### Collected material
+ + + + +
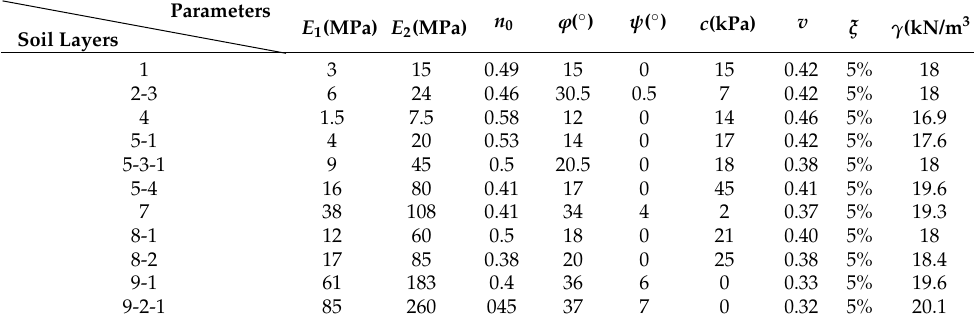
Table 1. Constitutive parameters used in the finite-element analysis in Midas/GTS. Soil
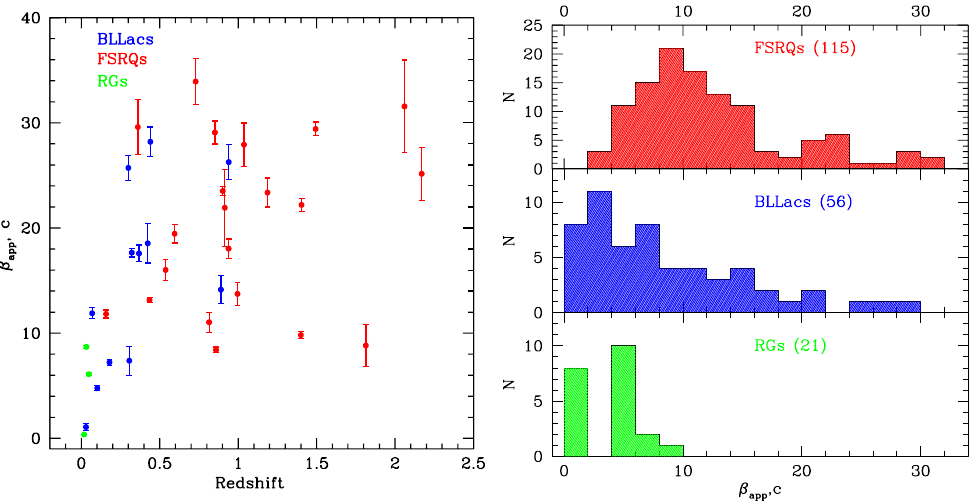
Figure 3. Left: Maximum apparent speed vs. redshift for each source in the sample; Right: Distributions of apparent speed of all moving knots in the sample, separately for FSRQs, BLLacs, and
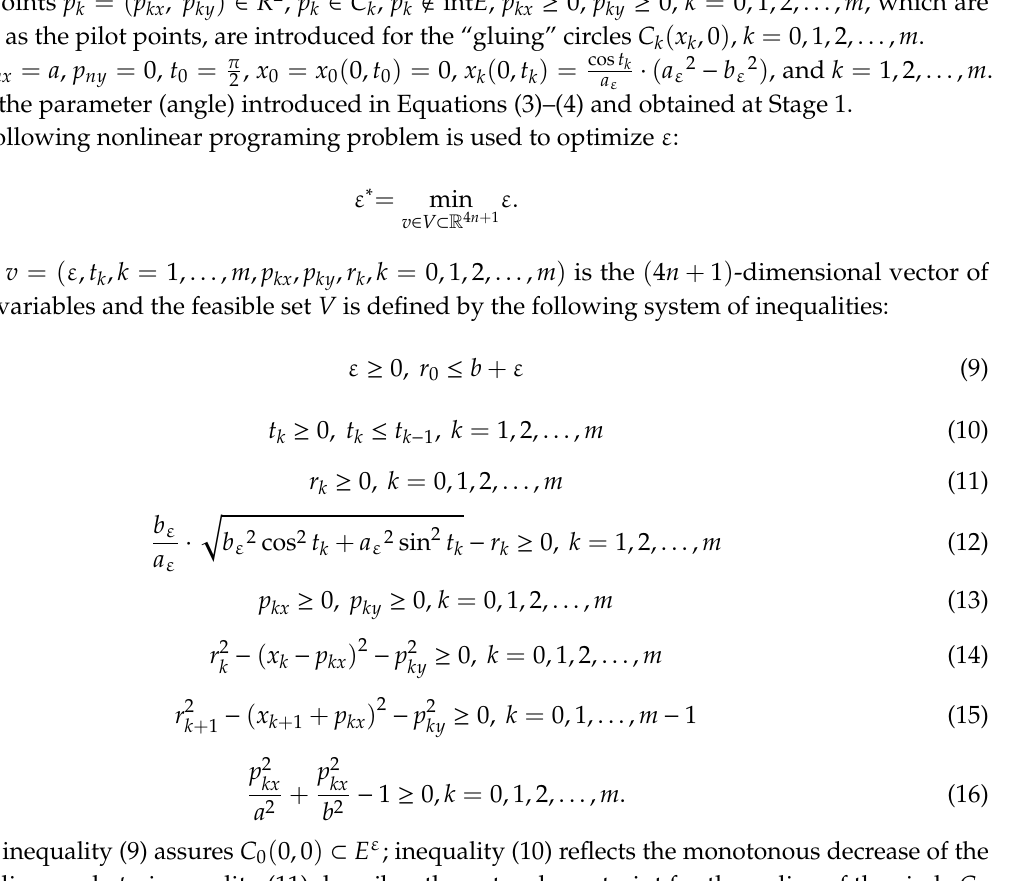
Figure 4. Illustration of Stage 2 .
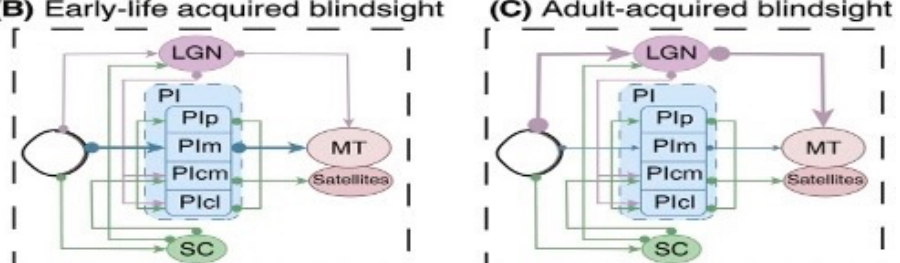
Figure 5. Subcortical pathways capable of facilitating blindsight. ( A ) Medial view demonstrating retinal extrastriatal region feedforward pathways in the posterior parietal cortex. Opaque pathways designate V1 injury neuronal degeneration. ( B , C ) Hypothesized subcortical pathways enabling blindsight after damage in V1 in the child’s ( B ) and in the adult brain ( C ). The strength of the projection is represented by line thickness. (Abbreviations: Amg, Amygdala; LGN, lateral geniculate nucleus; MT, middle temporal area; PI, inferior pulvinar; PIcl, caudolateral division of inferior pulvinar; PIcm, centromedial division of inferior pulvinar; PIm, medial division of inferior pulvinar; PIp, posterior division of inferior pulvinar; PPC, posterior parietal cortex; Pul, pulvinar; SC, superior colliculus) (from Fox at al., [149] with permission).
+ + + + +
### What you will do
The result should be every line of the data, reproduced exactly, with the images removed.

### Task output
Table 1. Constitutive parameters used in the finite-element analysis in Midas/GTS. Soil
Figure 3. Left: Maximum apparent speed vs. redshift for each source in the sample; Right: Distributions of apparent speed of all moving knots in the sample, separately for FSRQs, BLLacs, and
Figure 4. Illustration of Stage 2 .
Figure 5. Subcortical pathways capable of facilitating blindsight. ( A ) Medial view demonstrating retinal extrastriatal region feedforward pathways in the posterior parietal cortex. Opaque pathways designate V1 injury neuronal degeneration. ( B , C ) Hypothesized subcortical pathways enabling blindsight after damage in V1 in the child’s ( B ) and in the adult brain ( C ). The strength of the projection is represented by line thickness. (Abbreviations: Amg, Amygdala; LGN, lateral geniculate nucleus; MT, middle temporal area; PI, inferior pulvinar; PIcl, caudolateral division of inferior pulvinar; PIcm, centromedial division of inferior pulvinar; PIm, medial division of inferior pulvinar; PIp, posterior division of inferior pulvinar; PPC, posterior parietal cortex; Pul, pulvinar; SC, superior colliculus) (from Fox at al., [149] with permission).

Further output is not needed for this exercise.